The `prolog` key shows the prolog query needed to get the answer of a certain question. For users who have more interest in Prolog, please refer to [3]. 

### 3. Evaluation on a PhantomWiki instance

#### 3.1 Run evaluation with specific model and method

Loading a dataset from HuggingFace or from a local folder: 

In [None]:
from phantom_eval.utils import load_data

# The dataset we just generated can be loaded by
# dataset = load_data(dataset=output_dir, split=split, from_local=True)

# If you want to load a HuggingFace dataset
HF_version = "kilian-group/phantom-wiki-v050"
# Note that the HuggingFace splits follow the following format
HF_split = "depth_20_size_50_seed_1"
dataset = load_data(dataset=HF_version, split=HF_split, from_local=False)

Now we can finally run evaluation on the generated PhantomWiki dataset.
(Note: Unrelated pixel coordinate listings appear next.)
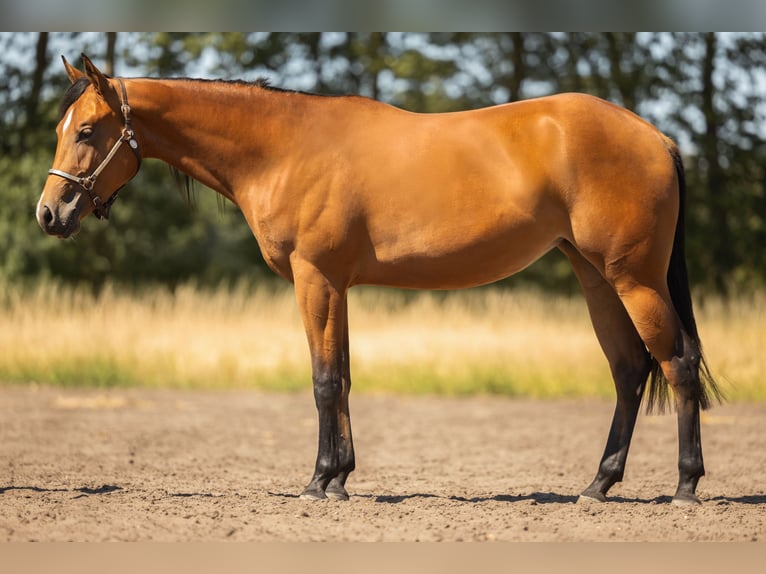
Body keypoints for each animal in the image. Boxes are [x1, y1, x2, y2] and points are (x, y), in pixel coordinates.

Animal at [37, 54, 720, 505]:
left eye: (88, 131)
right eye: (62, 129)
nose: (49, 214)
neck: (283, 149)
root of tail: (656, 137)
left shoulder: (314, 278)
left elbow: (322, 380)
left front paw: (318, 483)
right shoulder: (336, 285)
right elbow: (341, 376)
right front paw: (340, 475)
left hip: (633, 279)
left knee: (678, 363)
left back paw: (685, 486)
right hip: (595, 277)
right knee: (629, 371)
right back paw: (598, 485)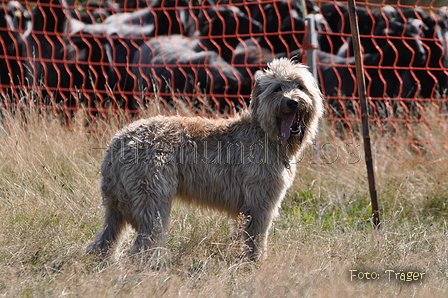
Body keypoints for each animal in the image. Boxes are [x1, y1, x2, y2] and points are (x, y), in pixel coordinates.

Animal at [85, 57, 322, 260]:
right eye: (277, 88)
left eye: (300, 86)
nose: (293, 102)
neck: (264, 132)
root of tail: (118, 141)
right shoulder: (259, 203)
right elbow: (256, 238)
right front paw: (256, 263)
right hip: (152, 200)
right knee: (143, 245)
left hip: (117, 206)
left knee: (105, 239)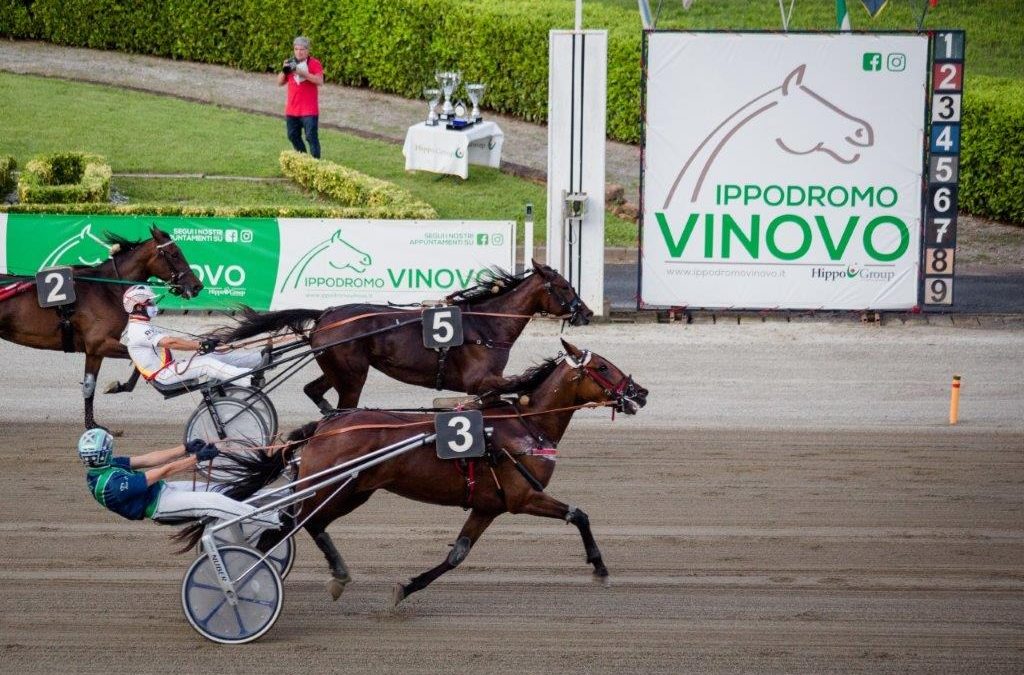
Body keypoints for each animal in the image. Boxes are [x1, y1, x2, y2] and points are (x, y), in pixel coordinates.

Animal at [0, 227, 201, 428]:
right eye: (174, 254)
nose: (197, 286)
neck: (107, 289)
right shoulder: (100, 343)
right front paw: (118, 387)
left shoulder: (94, 351)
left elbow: (89, 386)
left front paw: (92, 424)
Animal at [197, 340, 647, 606]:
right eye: (603, 367)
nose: (640, 392)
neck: (524, 425)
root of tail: (325, 427)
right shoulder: (523, 498)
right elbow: (579, 514)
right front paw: (600, 568)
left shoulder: (489, 505)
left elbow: (457, 554)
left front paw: (406, 587)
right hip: (336, 488)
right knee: (294, 523)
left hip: (353, 491)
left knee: (303, 524)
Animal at [218, 261, 593, 411]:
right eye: (564, 286)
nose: (587, 312)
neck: (487, 326)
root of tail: (325, 314)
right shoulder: (480, 380)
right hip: (352, 375)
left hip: (337, 368)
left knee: (314, 390)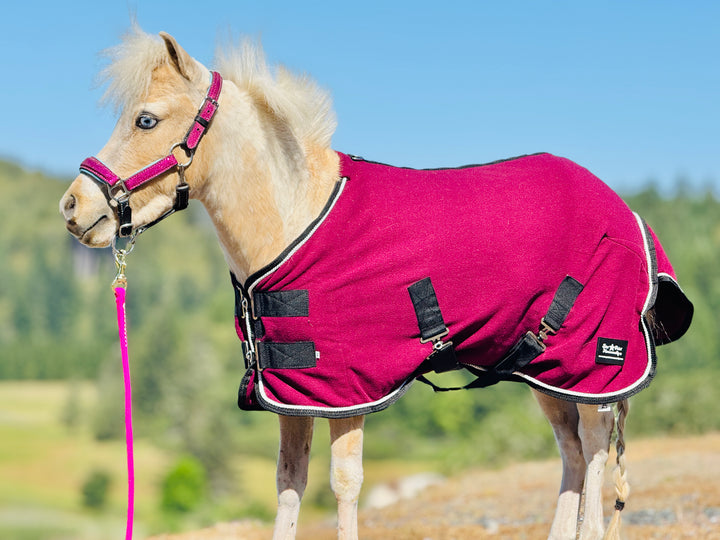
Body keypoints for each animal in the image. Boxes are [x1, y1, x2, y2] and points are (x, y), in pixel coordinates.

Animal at [59, 27, 692, 540]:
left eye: (146, 119)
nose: (73, 206)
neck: (295, 216)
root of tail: (626, 212)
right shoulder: (295, 394)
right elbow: (289, 484)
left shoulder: (349, 391)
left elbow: (343, 484)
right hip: (548, 372)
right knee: (571, 455)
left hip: (593, 367)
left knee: (594, 452)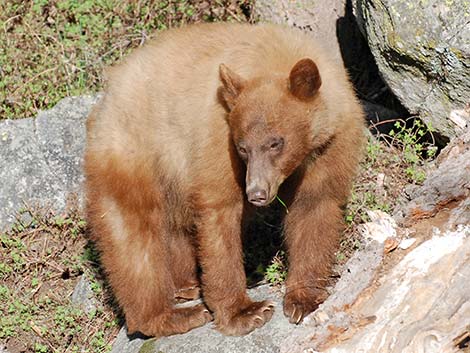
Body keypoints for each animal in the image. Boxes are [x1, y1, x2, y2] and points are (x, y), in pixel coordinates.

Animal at [83, 21, 364, 336]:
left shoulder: (329, 144)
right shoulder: (218, 134)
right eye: (243, 148)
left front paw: (303, 300)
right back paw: (170, 315)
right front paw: (246, 311)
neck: (272, 58)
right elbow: (220, 212)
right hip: (134, 152)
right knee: (134, 236)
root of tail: (106, 99)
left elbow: (314, 206)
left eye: (275, 143)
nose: (257, 193)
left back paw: (186, 285)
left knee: (174, 225)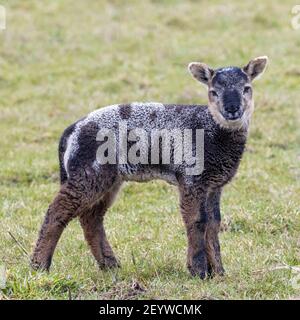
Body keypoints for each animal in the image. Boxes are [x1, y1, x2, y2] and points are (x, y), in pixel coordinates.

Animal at [31, 56, 268, 278]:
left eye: (247, 88)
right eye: (213, 92)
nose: (232, 109)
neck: (212, 132)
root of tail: (69, 133)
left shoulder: (214, 184)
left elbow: (213, 223)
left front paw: (218, 272)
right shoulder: (191, 177)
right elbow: (197, 221)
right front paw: (199, 271)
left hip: (109, 178)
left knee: (91, 218)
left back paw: (111, 265)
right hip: (89, 171)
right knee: (58, 210)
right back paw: (39, 266)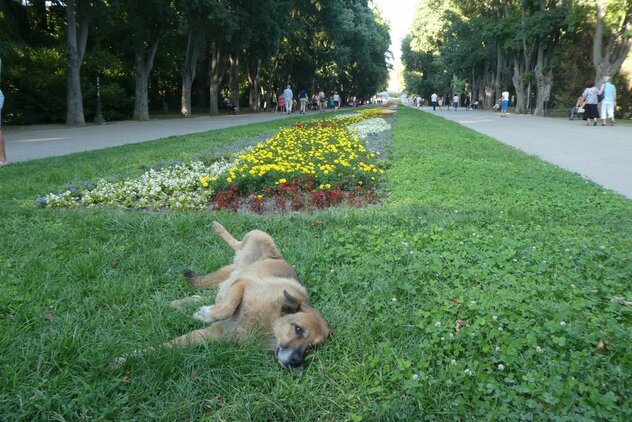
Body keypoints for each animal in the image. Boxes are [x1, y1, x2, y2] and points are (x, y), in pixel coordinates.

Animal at [114, 221, 330, 370]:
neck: (267, 323)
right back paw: (217, 228)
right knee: (237, 244)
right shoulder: (242, 285)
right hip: (259, 235)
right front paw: (206, 314)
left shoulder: (211, 334)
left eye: (313, 347)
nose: (297, 362)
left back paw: (178, 303)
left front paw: (128, 358)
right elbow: (227, 307)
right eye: (298, 329)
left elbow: (166, 346)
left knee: (208, 292)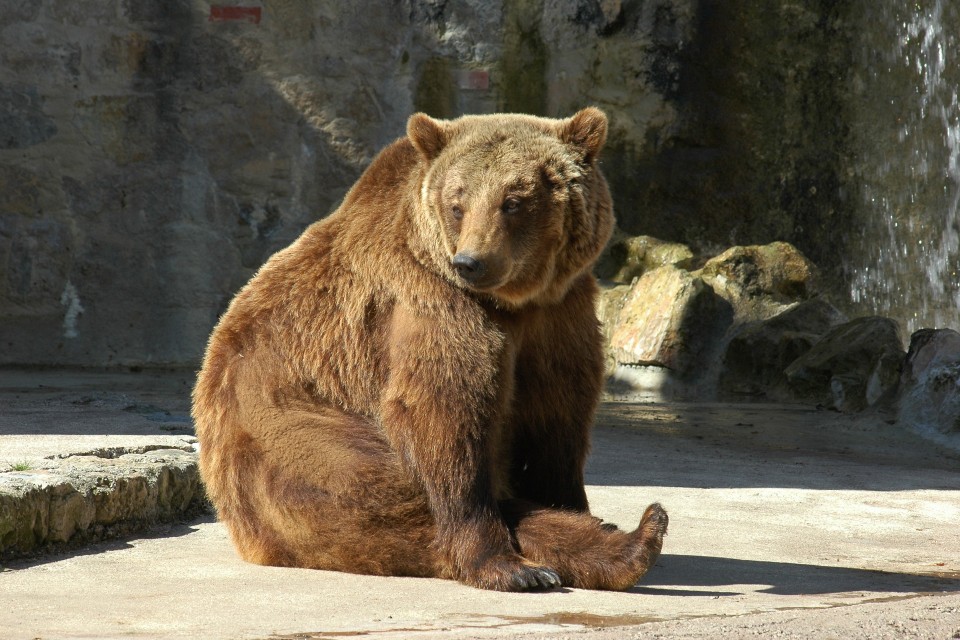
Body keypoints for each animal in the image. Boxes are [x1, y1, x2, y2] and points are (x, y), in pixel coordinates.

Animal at [192, 107, 672, 592]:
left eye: (513, 201)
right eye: (457, 204)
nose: (471, 262)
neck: (514, 301)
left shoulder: (560, 314)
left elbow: (556, 417)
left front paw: (573, 503)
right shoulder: (431, 304)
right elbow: (443, 416)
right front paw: (507, 565)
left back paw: (632, 536)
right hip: (295, 437)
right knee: (388, 504)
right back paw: (605, 547)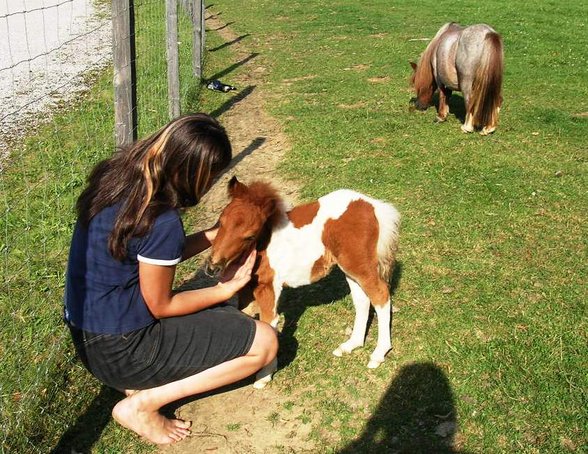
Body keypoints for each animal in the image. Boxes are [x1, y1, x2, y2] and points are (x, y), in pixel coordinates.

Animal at [207, 176, 400, 388]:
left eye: (249, 236)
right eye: (220, 222)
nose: (212, 267)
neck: (264, 244)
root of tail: (373, 206)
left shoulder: (268, 288)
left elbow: (269, 322)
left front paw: (264, 375)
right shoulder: (246, 292)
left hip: (360, 266)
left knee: (381, 295)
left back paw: (378, 354)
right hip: (350, 269)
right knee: (362, 300)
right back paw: (351, 345)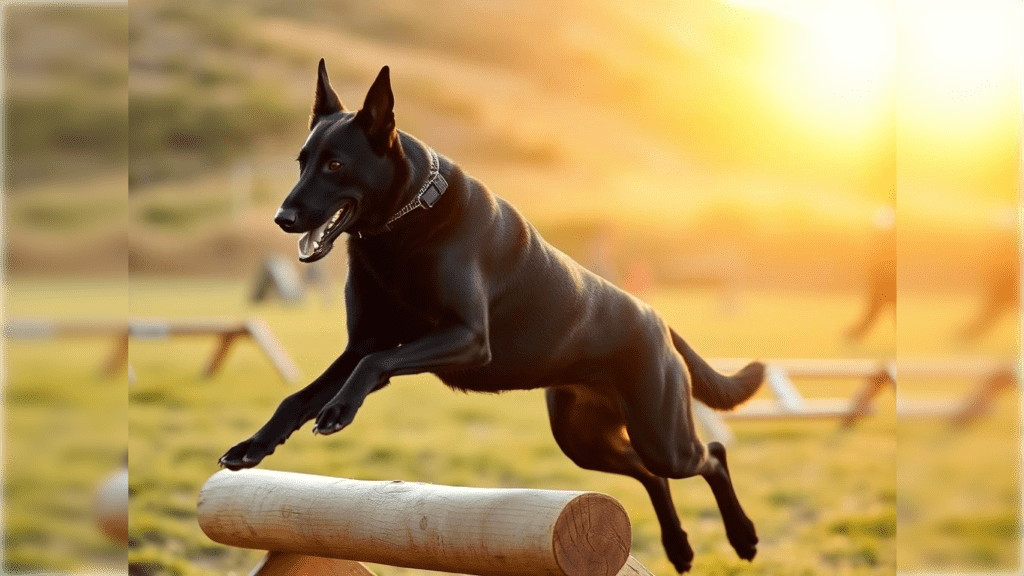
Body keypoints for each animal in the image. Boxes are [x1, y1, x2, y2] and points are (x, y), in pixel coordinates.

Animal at [220, 60, 765, 569]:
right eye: (302, 162)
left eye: (334, 164)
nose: (283, 219)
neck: (405, 221)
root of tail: (657, 320)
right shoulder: (364, 346)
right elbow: (297, 397)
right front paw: (253, 446)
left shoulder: (463, 338)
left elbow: (367, 369)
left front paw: (335, 411)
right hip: (585, 439)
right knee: (653, 475)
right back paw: (679, 548)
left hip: (659, 432)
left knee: (711, 457)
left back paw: (742, 536)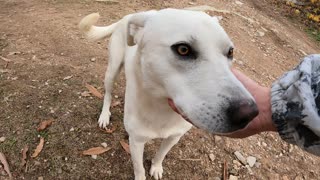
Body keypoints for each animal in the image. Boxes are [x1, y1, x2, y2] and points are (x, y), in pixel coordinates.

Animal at [79, 8, 258, 180]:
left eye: (230, 52)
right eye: (183, 49)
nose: (249, 114)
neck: (162, 108)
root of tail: (130, 16)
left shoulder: (174, 137)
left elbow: (161, 155)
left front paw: (156, 167)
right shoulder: (136, 141)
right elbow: (139, 169)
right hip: (112, 70)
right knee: (108, 94)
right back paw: (104, 115)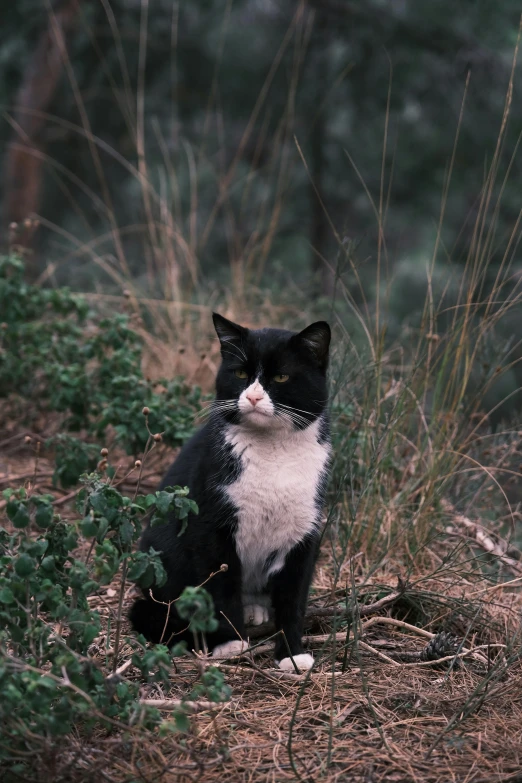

As an example, we test the `zeroshot` method using a gpt model.

In [None]:
method = "zeroshot"
model = "gpt-4o-mini-2024-07-18"
preds_dir = "preds"

In [None]:
# to run evaluation on the generated PhantomWiki instance
!python -m phantom_eval --method $method -od $preds_dir -m $model --from_local --dataset $output_dir --split_list $split

# to run evaluation on a HuggingFace Dataset
!python -m phantom_eval --method $method -od $preds_dir -m $model --dataset $HF_version

#### 3.2 Visualize the results

Now we can use functionalities for evaluation to plot the method tested on a PhamtomWiki instance. 

In [None]:
# plot the accuracy vs. reasoning steps for the predictions
!python eval/plot_difficulty_accuracy.py -od $preds_dir --method $method --depth

[1] For example, see stardewvalley.fandom.com or harrypotter.fandom.com. \
[2] Hohenecker, Patrick, and Thomas Lukasiewicz. "Ontology reasoning with deep neural networks." Journal of Artificial Intelligence Research 68 (2020): 503-540.
[3] Sterling, Leon, and Ehud Y. Shapiro. The art of Prolog: advanced programming techniques. MIT press, 1994.